Pour l'instant neutre, Masumura signe un film agréable
Qu'il était loin le Masumura expressif et dérangeant,
Les Baisers ne semble même pas être une oeuvre de son auteur tant elle s'avère à des années lumières du style improbable que l'on connaît alternant critique sociale et perversion sans retenue. L'un des cinéastes les plus intéressants de la nouvelle vague (parmi Oshima ou Shinoda pour ne citer qu'eux) signe ici un pur film de studio, sans doute de commande pour les comptes de la Daiei, mettant en scène deux jeunes adultes tous deux concernés par l'incarcération de leurs pères respectifs. Durant une visite en prison, ces derniers vont se rencontrer pour finalement ne plus se lâcher. Masumura développe alors les rapports humains sous toutes leurs coutures, donnant ainsi un certain cachet à son oeuvre. Si on est bien loin des délires formels et sexuels de ses oeuvres les plus connues, on retiendra la qualité de ses interprètes insufflant un véritable vent de liberté -aussi bien économique que sexuelle ou politique- dans une société qui ne souhaite que des enfants modèles. Même la mère de Kinichi lui donne une valeur marchande et non pas affective, quoi que souvent imagée.
Sans être d'un pouvoir vraiment subversif, Les Baisers peut être appréhendé comme un film de vacance en plus d'une oeuvre de commande. On suit les ballades sentimentales -puis amoureuses- de deux jeunes libres comme l'air : paris sur des courses de vélo, séances shopping ou trempette à la plage. Un programme d'été sans grand intérêt mais la sublime Nozoe Hitomi illumine le film par son regard et sa manière de surjouer.
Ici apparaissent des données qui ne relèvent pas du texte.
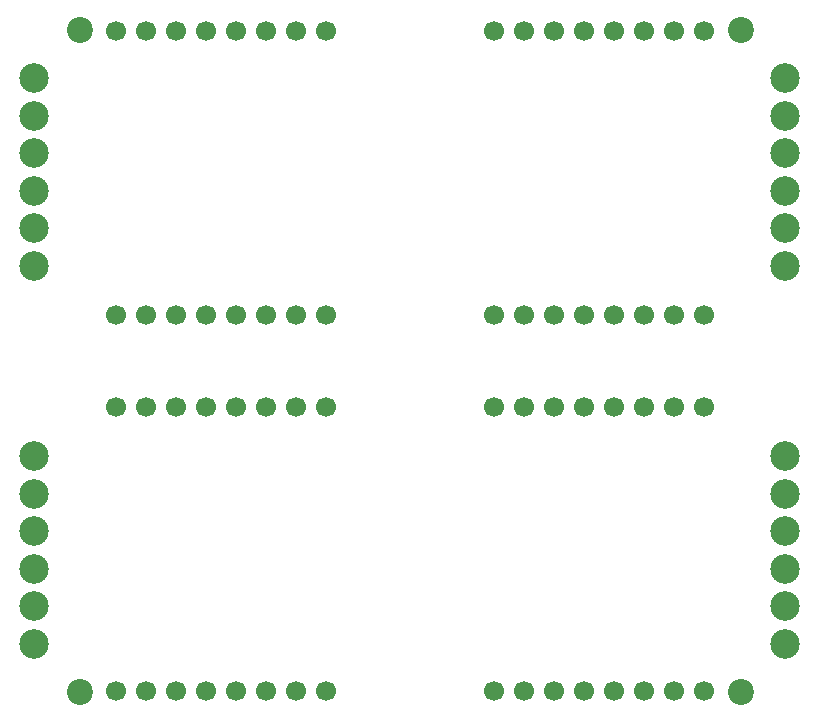
<source format=gts>
G04 #@! TF.GenerationSoftware,KiCad,Pcbnew,(6.0.6)*
G04 #@! TF.CreationDate,2022-10-25T18:49:35+02:00*
G04 #@! TF.ProjectId,matrix_module,6d617472-6978-45f6-9d6f-64756c652e6b,rev?*
G04 #@! TF.SameCoordinates,Original*
G04 #@! TF.FileFunction,Soldermask,Top*
G04 #@! TF.FilePolarity,Negative*
%FSLAX46Y46*%
G04 Gerber Fmt 4.6, Leading zero omitted, Abs format (unit mm)*
G04 Created by KiCad (PCBNEW (6.0.6)) date 2022-10-25 18:49:35*
%MOMM*%
%LPD*%
G01*
G04 APERTURE LIST*
%ADD10C,2.200000*%
%ADD11C,1.700000*%
%ADD12C,2.500000*%
G04 APERTURE END LIST*
D10*
X4000000Y-28000000D03*
X4000000Y28000000D03*
X60000000Y-28000000D03*
D11*
X7110000Y3920000D03*
X9650000Y3920000D03*
X12190000Y3920000D03*
X14730000Y3920000D03*
X17270000Y3920000D03*
X19810000Y3920000D03*
X22350000Y3920000D03*
X24890000Y3920000D03*
X24890000Y27920000D03*
X22350000Y27920000D03*
X19810000Y27920000D03*
X17270000Y27920000D03*
X14730000Y27920000D03*
X12190000Y27920000D03*
X9650000Y27920000D03*
X7110000Y27920000D03*
X24890000Y-3920000D03*
X22350000Y-3920000D03*
X19810000Y-3920000D03*
X17270000Y-3920000D03*
X14730000Y-3920000D03*
X12190000Y-3920000D03*
X9650000Y-3920000D03*
X7110000Y-3920000D03*
X7110000Y-27920000D03*
X9650000Y-27920000D03*
X12190000Y-27920000D03*
X14730000Y-27920000D03*
X17270000Y-27920000D03*
X19810000Y-27920000D03*
X22350000Y-27920000D03*
X24890000Y-27920000D03*
X39110000Y3920000D03*
X41650000Y3920000D03*
X44190000Y3920000D03*
X46730000Y3920000D03*
X49270000Y3920000D03*
X51810000Y3920000D03*
X54350000Y3920000D03*
X56890000Y3920000D03*
X56890000Y27920000D03*
X54350000Y27920000D03*
X51810000Y27920000D03*
X49270000Y27920000D03*
X46730000Y27920000D03*
X44190000Y27920000D03*
X41650000Y27920000D03*
X39110000Y27920000D03*
X56890000Y-3920000D03*
X54350000Y-3920000D03*
X51810000Y-3920000D03*
X49270000Y-3920000D03*
X46730000Y-3920000D03*
X44190000Y-3920000D03*
X41650000Y-3920000D03*
X39110000Y-3920000D03*
X39110000Y-27920000D03*
X41650000Y-27920000D03*
X44190000Y-27920000D03*
X46730000Y-27920000D03*
X49270000Y-27920000D03*
X51810000Y-27920000D03*
X54350000Y-27920000D03*
X56890000Y-27920000D03*
D10*
X60000000Y28000000D03*
D12*
X63760000Y23937500D03*
X63760000Y20762500D03*
X63760000Y17587500D03*
X63760000Y14412500D03*
X63760000Y11237500D03*
X63760000Y8062500D03*
X160000Y-8062500D03*
X160000Y-11237500D03*
X160000Y-14412500D03*
X160000Y-17587500D03*
X160000Y-20762500D03*
X160000Y-23937500D03*
X160000Y23937500D03*
X160000Y20762500D03*
X160000Y17587500D03*
X160000Y14412500D03*
X160000Y11237500D03*
X160000Y8062500D03*
X63760000Y-8062500D03*
X63760000Y-11237500D03*
X63760000Y-14412500D03*
X63760000Y-17587500D03*
X63760000Y-20762500D03*
X63760000Y-23937500D03*
M02*

</source>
Guère de dénonciation, l'intenable Masumura arrivera plus tard et si ses enjeux ne sont ici que d'ordre financier -et à la Daiei d'en profiter- son film parvient tout de même à susciter un certain attachement en dépit de son caractère gentillet. Amusante petite comédie dramatique sous fond d'argent et d'histoires de coeur vacillantes, Les Baisers sont jolis et vivants.